We are the generation doubly punished: Condemned to pay into a social system
so generous with strangers it becomes unsustainable for our own people.
We are the generation doubly punished: Condemned to pay into a social system so generous with strangers it becomes unsustainable for our own people. Our generation are the victims of the May '68'ers who wanted to liberate themselves from tradition, from knowledge and authority in education.
But they only accomplished to liberate themselves from their responsibilities.We are sick and tired of your cowardice.
You are from the years of post-war prosperity, retirement benefits, S.O.S Racism and
“diversity,” sexual liberation and a bag of rice from Bernard Kouchner.
We are 25 percent unemployment, social debt, multicultural collapse and an explosion of anti-white racism.
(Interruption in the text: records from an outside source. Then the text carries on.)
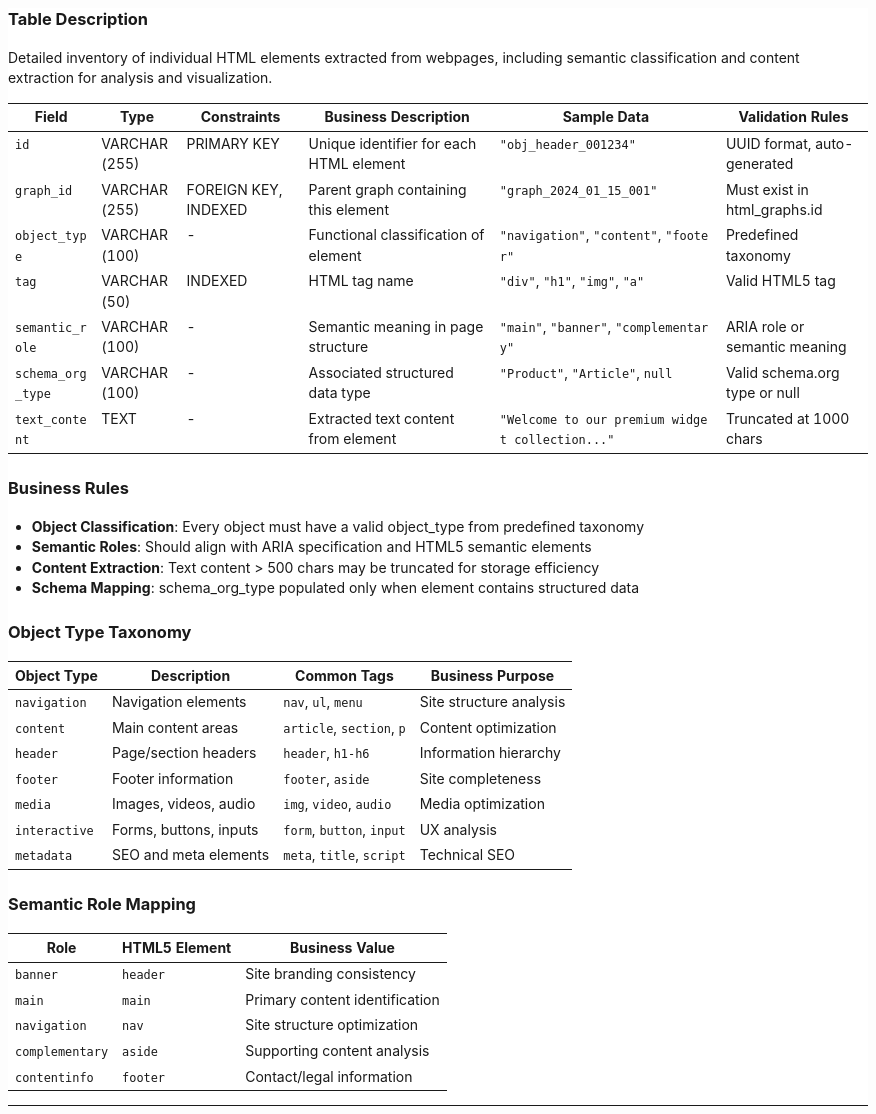 ### Table Description
Detailed inventory of individual HTML elements extracted from webpages, including semantic classification and content extraction for analysis and visualization.

| Field | Type | Constraints | Business Description | Sample Data | Validation Rules |
|-------|------|-------------|---------------------|-------------|------------------|
| `id` | VARCHAR(255) | PRIMARY KEY | Unique identifier for each HTML element | `"obj_header_001234"` | UUID format, auto-generated |
| `graph_id` | VARCHAR(255) | FOREIGN KEY, INDEXED | Parent graph containing this element | `"graph_2024_01_15_001"` | Must exist in html_graphs.id |
| `object_type` | VARCHAR(100) | - | Functional classification of element | `"navigation"`, `"content"`, `"footer"` | Predefined taxonomy |
| `tag` | VARCHAR(50) | INDEXED | HTML tag name | `"div"`, `"h1"`, `"img"`, `"a"` | Valid HTML5 tag |
| `semantic_role` | VARCHAR(100) | - | Semantic meaning in page structure | `"main"`, `"banner"`, `"complementary"` | ARIA role or semantic meaning |
| `schema_org_type` | VARCHAR(100) | - | Associated structured data type | `"Product"`, `"Article"`, `null` | Valid schema.org type or null |
| `text_content` | TEXT | - | Extracted text content from element | `"Welcome to our premium widget collection..."` | Truncated at 1000 chars |

### Business Rules
- **Object Classification**: Every object must have a valid object_type from predefined taxonomy
- **Semantic Roles**: Should align with ARIA specification and HTML5 semantic elements
- **Content Extraction**: Text content > 500 chars may be truncated for storage efficiency
- **Schema Mapping**: schema_org_type populated only when element contains structured data

### Object Type Taxonomy
| Object Type | Description | Common Tags | Business Purpose |
|-------------|-------------|-------------|------------------|
| `navigation` | Navigation elements | `nav`, `ul`, `menu` | Site structure analysis |
| `content` | Main content areas | `article`, `section`, `p` | Content optimization |
| `header` | Page/section headers | `header`, `h1-h6` | Information hierarchy |
| `footer` | Footer information | `footer`, `aside` | Site completeness |
| `media` | Images, videos, audio | `img`, `video`, `audio` | Media optimization |
| `interactive` | Forms, buttons, inputs | `form`, `button`, `input` | UX analysis |
| `metadata` | SEO and meta elements | `meta`, `title`, `script` | Technical SEO |

### Semantic Role Mapping
| Role | HTML5 Element | Business Value |
|------|---------------|---------------|
| `banner` | `header` | Site branding consistency |
| `main` | `main` | Primary content identification |
| `navigation` | `nav` | Site structure optimization |
| `complementary` | `aside` | Supporting content analysis |
| `contentinfo` | `footer` | Contact/legal information |

---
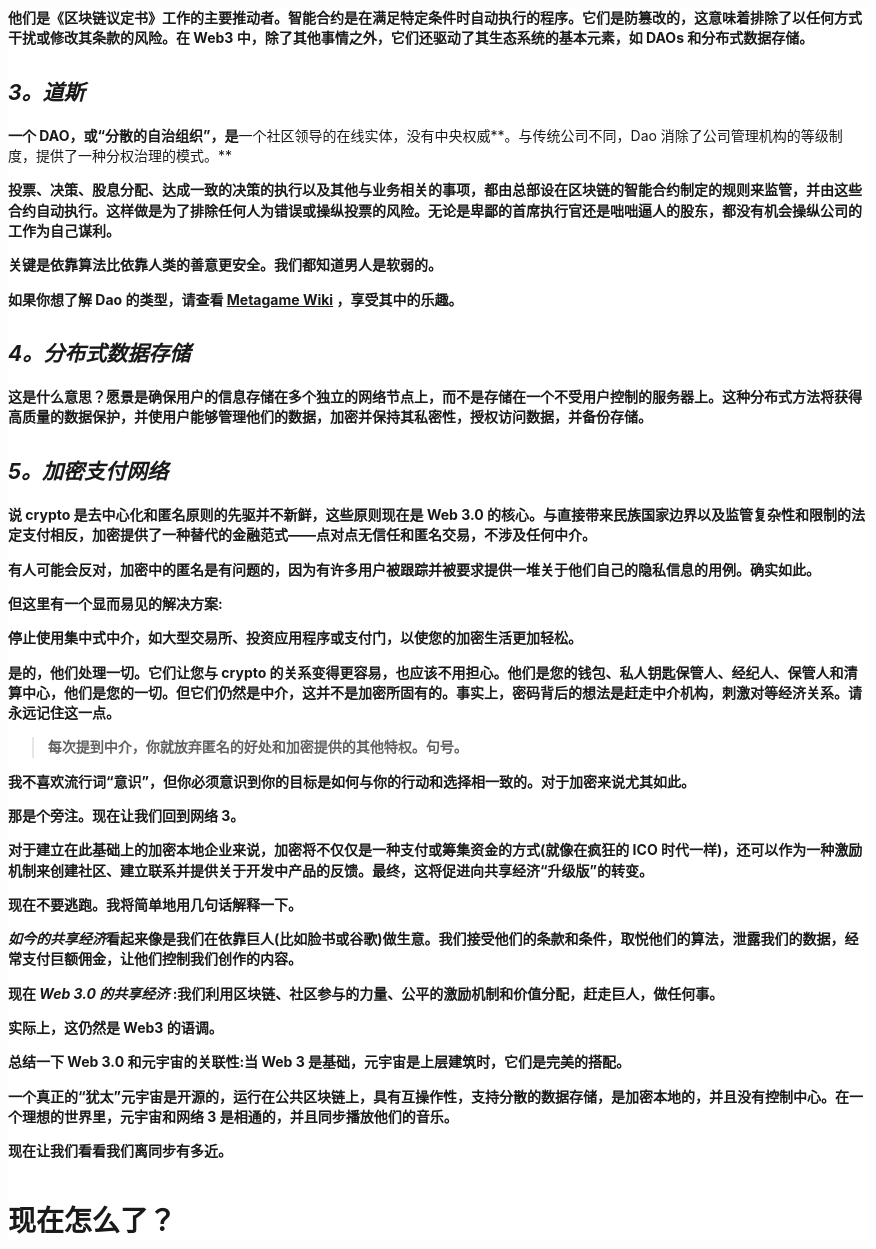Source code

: **他们是《区块链议定书》工作的主要推动者。智能合约是在满足特定条件时自动执行的程序。它们是防篡改的，这意味着排除了以任何方式干扰或修改其条款的风险。在 Web3 中，除了其他事情之外，它们还驱动了其生态系统的基本元素，如 DAOs 和分布式数据存储。**

## *****3。道斯*****

**一个 DAO，或“分散的自治组织”，是**一个社区领导的在线实体，没有中央权威**。与传统公司不同，Dao 消除了公司管理机构的等级制度，提供了一种分权治理的模式。**

**投票、决策、股息分配、达成一致的决策的执行以及其他与业务相关的事项，都由总部设在区块链的智能合约制定的规则来监管，并由这些合约自动执行。这样做是为了排除任何人为错误或操纵投票的风险。无论是卑鄙的首席执行官还是咄咄逼人的股东，都没有机会操纵公司的工作为自己谋利。**

**关键是依靠算法比依靠人类的善意更安全。我们都知道男人是软弱的。**

**如果你想了解 Dao 的类型，请查看 [Metagame Wiki](https://wiki.metagame.wtf/docs/great-houses/house-of-daos) ，享受其中的乐趣。**

## *****4。分布式数据存储*****

**这是什么意思？愿景是确保用户的信息存储在多个独立的网络节点上，而不是存储在一个不受用户控制的服务器上。这种分布式方法将获得高质量的数据保护，并使用户能够管理他们的数据，加密并保持其私密性，授权访问数据，并备份存储。**

## *****5。加密支付网络*****

**说 crypto 是去中心化和匿名原则的先驱并不新鲜，这些原则现在是 Web 3.0 的核心。与直接带来民族国家边界以及监管复杂性和限制的法定支付相反，加密提供了一种替代的金融范式——点对点无信任和匿名交易，不涉及任何中介。**

**有人可能会反对，加密中的匿名是有问题的，因为有许多用户被跟踪并被要求提供一堆关于他们自己的隐私信息的用例。确实如此。**

**但这里有一个显而易见的解决方案:**

**停止使用集中式中介，如大型交易所、投资应用程序或支付门，以使您的加密生活更加轻松。**

**是的，他们处理一切。它们让您与 crypto 的关系变得更容易，也应该不用担心。他们是您的钱包、私人钥匙保管人、经纪人、保管人和清算中心，他们是您的一切。但它们仍然是中介，这并不是加密所固有的。事实上，密码背后的想法是赶走中介机构，刺激对等经济关系。请永远记住这一点。**

> **每次提到中介，你就放弃匿名的好处和加密提供的其他特权。句号。**

**我不喜欢流行词“意识”，但你必须意识到你的目标是如何与你的行动和选择相一致的。对于加密来说尤其如此。**

**那是个旁注。现在让我们回到网络 3。**

**对于建立在此基础上的加密本地企业来说，加密将不仅仅是一种支付或筹集资金的方式(就像在疯狂的 ICO 时代一样)，还可以作为一种激励机制来创建社区、建立联系并提供关于开发中产品的反馈。最终，这将促进向共享经济“升级版”的转变。**

**现在不要逃跑。我将简单地用几句话解释一下。**

*****如今的共享经济***看起来像是我们在依靠巨人(比如脸书或谷歌)做生意。我们接受他们的条款和条件，取悦他们的算法，泄露我们的数据，经常支付巨额佣金，让他们控制我们创作的内容。**

**现在 ***Web 3.0 的共享经济*** :我们利用区块链、社区参与的力量、公平的激励机制和价值分配，赶走巨人，做任何事。**

**实际上，这仍然是 Web3 的语调。**

**总结一下 Web 3.0 和元宇宙的关联性:当 Web 3 是基础，元宇宙是上层建筑时，它们是完美的搭配。**

**一个真正的“犹太”元宇宙是开源的，运行在公共区块链上，具有互操作性，支持分散的数据存储，是加密本地的，并且没有控制中心。在一个理想的世界里，元宇宙和网络 3 是相通的，并且同步播放他们的音乐。**

**现在让我们看看我们离同步有多近。**

# ****现在怎么了？****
We are broken families, and young French soldiers dying in Afghanistan.
You won't buy us with a condescending look,
a state-paid job of misery and a pat on the shoulder.
We don't need your youth-policies. Youth IS our policy.
Don't think this is simply a manifesto. It is a declaration of war.
You are of yesterday, we are of tomorrow.
For a populace increasingly concerned about the future of its society and national identity, such a movement has the capacity to galvanize many members of the rising generation to publicly oppose the growing Islamization of France. The occupation of the mosque at Poitiers is hardly a reenactment of the famous battle once fought a few miles from that location, but for those who see themselves as inheritors of the legacy of Charles Martel, it is a start.